#### KUTIPAN TEKS
Soekarno sebagai penggali Pancasila sudah menjadi pengetahuan umum, di sekolah-sekolah, bahkan di perguruan tinggi, ada silabus dan buku pegangannya, dalam hubungannya dengan materi ajar “Kewarganegaraan: Pancasila sebagai Dasar dan Ideologi Negara”. Sumber lainnya yang memuat materi Pancasila yang beredar di masyarakat adalah buku Materi Sosialisasi Empat Pilar MPR-RI (Cetakan kelima, 2015) dan beberapa makalah yang disajikan pada seminar yang bertajuk “Aktualisasi dan Implementasi Pancasila dalam Perspektif Berbangsa dan Bernegara” yang diselenggarakan oleh Univesitas Udayana tanggal 3 Juni 2011 dalam rangka memperingati hari kelahiran Pancasila. Tampil dalam acara seminar tersebut adalah dua orang dari pusat (Yudi Latif dan Siswono Yudo Husodo) dan satu lagi dari UPT Pendidikan Pengembangan Karakter Bangsa (PPKB) Unud.

Sehubungan dengan itu, materi yang dimuat dalam makalah ini lebih bersifat umum, sebuah retrospeksi, melihat kembali jejak politik dan perjuangan Bung Karno, baik sebagai politikus maupun sebagai Presiden Republik Indonesia. Hal yang diketahui oleh masyarakat pada umumnya yang disampaikan dalam tulisan ini dapat membangkitkan kembali memori kita tentang Bung Karno. Namun, ada beberapa hal yang belum diketahui secara luas. Untuk

mengungkap hal yang belum diketahui secara luas itu, dalam makalah ini disajikan sejumlah informasi tentang kebijakan Soekarno berdasarkan sumber yang dimiliki terutama saat-saat Bung Karno menghadapi pilihan, baik dari sudut politik maupun kebijakannya sebagai “Pemimpin Besar Revolusi”. Dengan demikian, isi makalah ini berkaitan dengan pokok pembicaraan sebagai berikut:

  • (1)    Kegiatan Politik Soekarno;

  • (2)    Perjalanan Soekarno sebagai Presiden;

  • (3)    Perlawanan Terakhir Soekarno.

#### DATA YANG DIBERIKAN
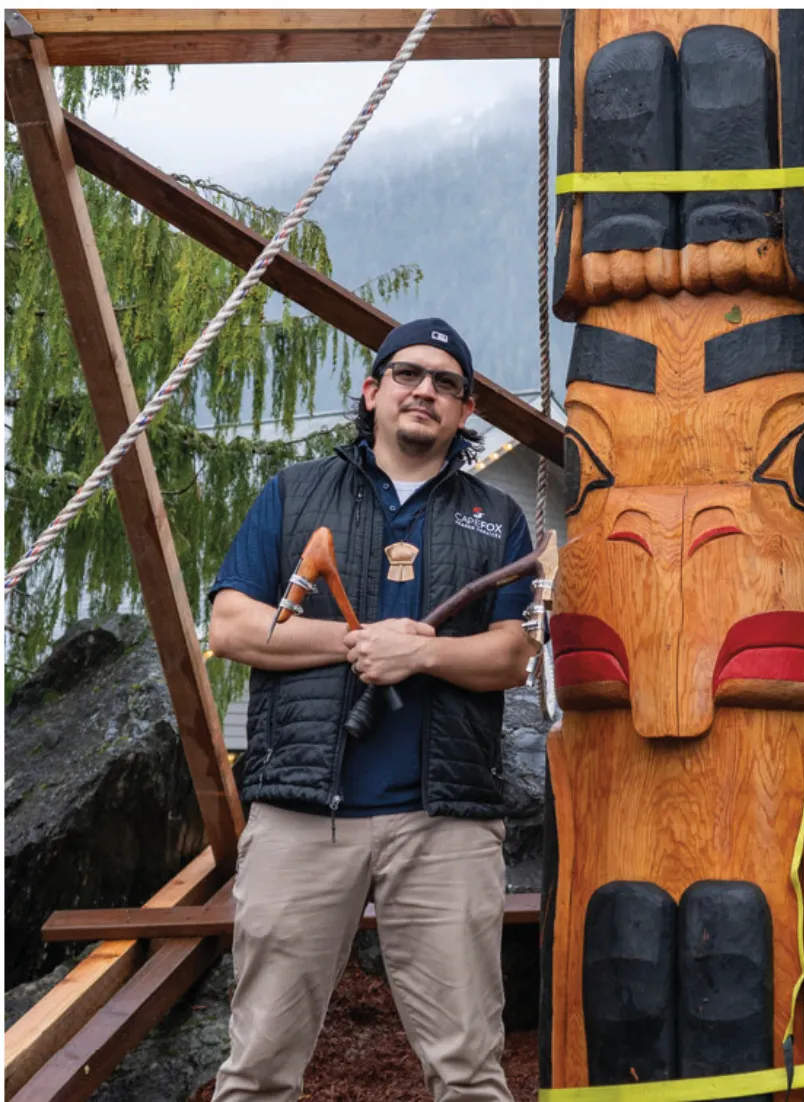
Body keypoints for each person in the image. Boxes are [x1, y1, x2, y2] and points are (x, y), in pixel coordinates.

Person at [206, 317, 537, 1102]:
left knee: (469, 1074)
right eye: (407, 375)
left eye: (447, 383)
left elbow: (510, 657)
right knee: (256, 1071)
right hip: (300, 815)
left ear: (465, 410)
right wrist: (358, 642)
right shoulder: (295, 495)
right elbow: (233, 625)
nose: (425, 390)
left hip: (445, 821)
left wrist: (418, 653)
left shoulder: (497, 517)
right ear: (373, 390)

==

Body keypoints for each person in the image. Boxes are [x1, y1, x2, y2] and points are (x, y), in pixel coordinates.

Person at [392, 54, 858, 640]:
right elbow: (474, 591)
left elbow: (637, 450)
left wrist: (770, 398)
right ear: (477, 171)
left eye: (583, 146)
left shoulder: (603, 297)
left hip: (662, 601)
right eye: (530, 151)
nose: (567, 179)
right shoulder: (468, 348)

#### PETUNJUK TUGAS
Sebutkan seluruh pokok pembicaraan makalah yang dirinci dalam kutipan tentang Soekarno di atas.

#### JAWABAN LATIHAN
Kegiatan Politik Soekarno
Perjalanan Soekarno sebagai Presiden
Perlawanan Terakhir Soekarno